La Fromagerie is a specialist cheese store that continues to attract cheese-loving shoppers in the face of considerable local competition.

Call a shop La Fromagerie and a set of expectations are raised. The name indicates a place where there will be fancy cheeses of the kind that will either have people drooling or running for the door in search of fresh air.

Yet visit the shop that bears this name, in London’s upscale Marylebone, and while there is certainly a ‘cheese room’ this is also a shop where you can buy beautifully merchandised (and fearsomely priced) fresh vegetables, preserves, biscuits (for cheese) and a lot of wine.

As if this were not enough, there’s a semi-discrete room where you can relax with a coffee, glass of wine and something to eat.

All of the interior is done in that faux French peasant style that urbanites in this part of central London will regard as being close to a genuinely rustic experience.

The real point about this store, which is one of three in the capital, is that it inhabits the artisanal category niche that seems to be gaining traction in UK metropolitan areas everywhere.
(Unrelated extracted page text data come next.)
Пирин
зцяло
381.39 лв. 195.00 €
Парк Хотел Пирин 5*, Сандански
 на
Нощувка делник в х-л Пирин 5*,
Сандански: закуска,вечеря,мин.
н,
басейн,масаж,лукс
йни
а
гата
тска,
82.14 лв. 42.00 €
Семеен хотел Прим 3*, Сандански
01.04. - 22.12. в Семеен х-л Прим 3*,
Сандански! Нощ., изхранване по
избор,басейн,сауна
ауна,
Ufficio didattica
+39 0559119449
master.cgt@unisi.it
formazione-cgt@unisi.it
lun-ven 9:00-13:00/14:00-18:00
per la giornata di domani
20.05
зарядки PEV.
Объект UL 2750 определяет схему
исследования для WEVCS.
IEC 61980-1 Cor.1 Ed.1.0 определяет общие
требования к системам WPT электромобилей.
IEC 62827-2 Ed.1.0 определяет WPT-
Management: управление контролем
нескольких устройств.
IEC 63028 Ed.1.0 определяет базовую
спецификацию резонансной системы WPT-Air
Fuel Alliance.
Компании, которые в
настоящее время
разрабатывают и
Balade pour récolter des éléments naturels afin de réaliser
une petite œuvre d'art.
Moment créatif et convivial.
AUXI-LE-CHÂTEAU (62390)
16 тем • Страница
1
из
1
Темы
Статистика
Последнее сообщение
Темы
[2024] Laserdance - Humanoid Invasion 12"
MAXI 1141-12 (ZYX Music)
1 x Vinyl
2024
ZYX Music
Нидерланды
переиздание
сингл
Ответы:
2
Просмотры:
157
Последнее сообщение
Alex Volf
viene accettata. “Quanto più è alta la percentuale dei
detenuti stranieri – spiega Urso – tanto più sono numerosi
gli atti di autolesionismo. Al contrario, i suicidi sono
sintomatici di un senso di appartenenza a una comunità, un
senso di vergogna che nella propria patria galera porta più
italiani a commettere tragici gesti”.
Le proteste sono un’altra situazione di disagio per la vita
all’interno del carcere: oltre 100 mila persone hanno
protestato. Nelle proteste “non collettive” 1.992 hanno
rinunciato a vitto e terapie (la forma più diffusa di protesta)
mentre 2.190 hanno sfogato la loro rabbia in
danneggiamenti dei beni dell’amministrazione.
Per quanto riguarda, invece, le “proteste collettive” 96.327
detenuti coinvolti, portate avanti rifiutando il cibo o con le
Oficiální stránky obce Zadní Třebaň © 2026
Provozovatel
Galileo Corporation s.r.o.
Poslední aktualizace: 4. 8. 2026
And tellingly, next door to this branch of La Fromagerie there is a branch of The Ginger Pig, a butcher where those with lots of money and a desire for ‘authenticity’ can treat themselves, for example, to a very large piece of dead cow.

All of which means clustering and where one artisanal retailer such as La Fromagerie becomes established, an area becomes a destination for others and attracts a particular type of customer in consequence.

Whatever the mechanics of creating a destination, however, La Fromagerie is a best-in-class store and while it may have been in this area for a long time, it continues to attract cheese-loving shoppers in the face of considerable local competition.